A Magnificent Obsession
BY RAY JOHNSTON
This post is just words and pictures, but it is inspired by the movie: “Springsteen: Deliver Me from Nowhere”. The biopic makes it clear that for Springsteen, music was (and is) a Magnificent Obsession.
I have always thought that Architecture can be one too. Decades of practice have not diminished that sense. Architecture for me is an obsession. This movie brought home what that term really means. Springsteen and many other creatives in our culture have been driven by an affection for the work, but also by unforeseen circumstances.
What is an obsession? It is a thought, a sound, an experience that won’t leave you alone. It’s a perpetually recurring part of life that fills time, especially the idle moments. It is a drive to create.
“Magnificent Obsession” was also a movie created in 1954 and prior to that in 1935 from a 1929 novel. And the name was applied to a song by Nat King Cole in 1958:
“You’re my magnificent obsession
The greatest wonder on this earth
The Taj Mahal and other splendors
To me really have no worth
You’re my magnificent possession
A treasure lent me from above
As long as I have breath within me
You’ll be my one and only love”Nat King Cole, Magnificent Obsession 1958
Bernard Maybeck at his home in Piedmont, CA
In the world of architecture obsession can take many forms. For the early 20th century architect Bernard Maybeck, it was among other things the creation of a sense of drama in his work. He created dramatic spaces but also occupied them in a dramatic way!
For Steven Holl, the flow of light amongst forms is an obsession. Steven famously sketches and watercolors constantly, exploring the way light and color come together to create transcendental experiences. We can all see the results of a brilliant mind dedicated to creating something whether it’s music, a painting, a sculpture, a movie or a piece of architecture.
Architecture is unusual in the world of the arts. It involves the creation of products that are positioned in the marketplace or personal environment to provide a place to live, a profit or a space for public use. Architecture frequently satisfies physical needs. A place to shelter, perform or gather. Few people “collect” architecture the way other pieces of art are collected. It’s expensive and takes significant periods of time to create.
St. Ignatius Chapel / Photo from Stephen Holl Architects
Because most users of architecture have lived their lives in and around buildings, it is inherently more collaborative than many arts. Consequently, the element of obsession is frequently skewed for each project. Architecture is influenced by practical things like access, response to topography, inflections to address climatic conditions, etc., but it is also affected by the tastes and predilections of those who commission architects to design buildings.

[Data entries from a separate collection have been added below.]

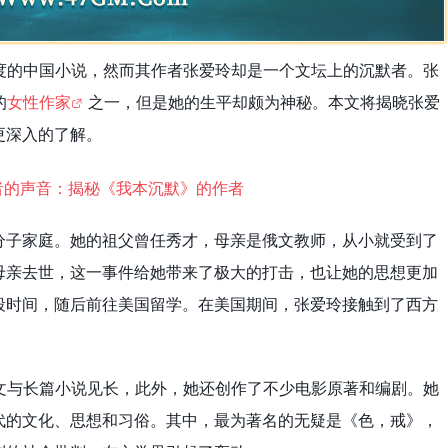
度的中国小说，然而其作者张爱玲却是一个文坛上的沉默者。张
的
女性作家
之一，但是她的生平却颇为神秘。本文将揭晓张爱
更深入的了解。
分子家庭。她的祖父曾任秀才，母亲是俄文教师，从小就受到了
母亲去世，这一事件给她带来了极大的打击，也让她的思想更加
段时间，随后前往美国留学。在美国期间，张爱玲接触到了西方
文与长篇小说见长，此外，她还创作了不少电影原著和编剧。她
代的文化、思想和习俗。其中，最为著名的无疑是《色，戒》，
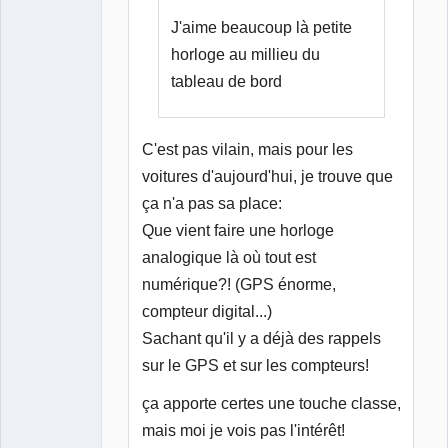
J'aime beaucoup là petite
horloge au millieu du
tableau de bord
C'est pas vilain, mais pour les
voitures d'aujourd'hui, je trouve que
ça n'a pas sa place:
Que vient faire une horloge
analogique là où tout est
numérique?! (GPS énorme,
compteur digital...)
Sachant qu'il y a déjà des rappels
sur le GPS et sur les compteurs!
ça apporte certes une touche classe,
mais moi je vois pas l'intérêt!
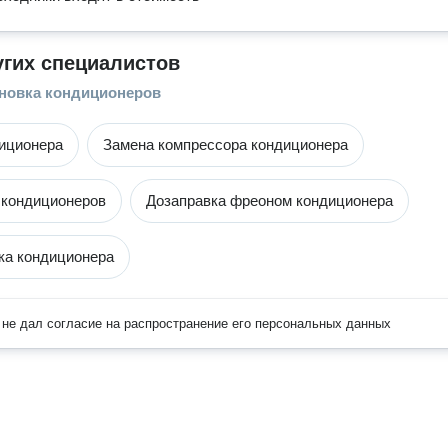
угих специалистов
ановка кондиционеров
иционера
Замена компрессора кондиционера
 кондиционеров
Дозаправка фреоном кондиционера
ка кондиционера
не дал согласие на распространение его персональных данных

Some would say that exceptional architecture requires a Magnificent Obsession. It requires knowing a design deeply enough to dream about it or to wake up with a vision that resolves a detail problem or to feel compelled to model a detail either physically or virtually to see how it actually behaves. This requirement of exceptional architecture runs up against the constraints of time and money, but somehow the best architects find a way, perhaps through obsession, to refine and resolve and to come as close to perfection as possible.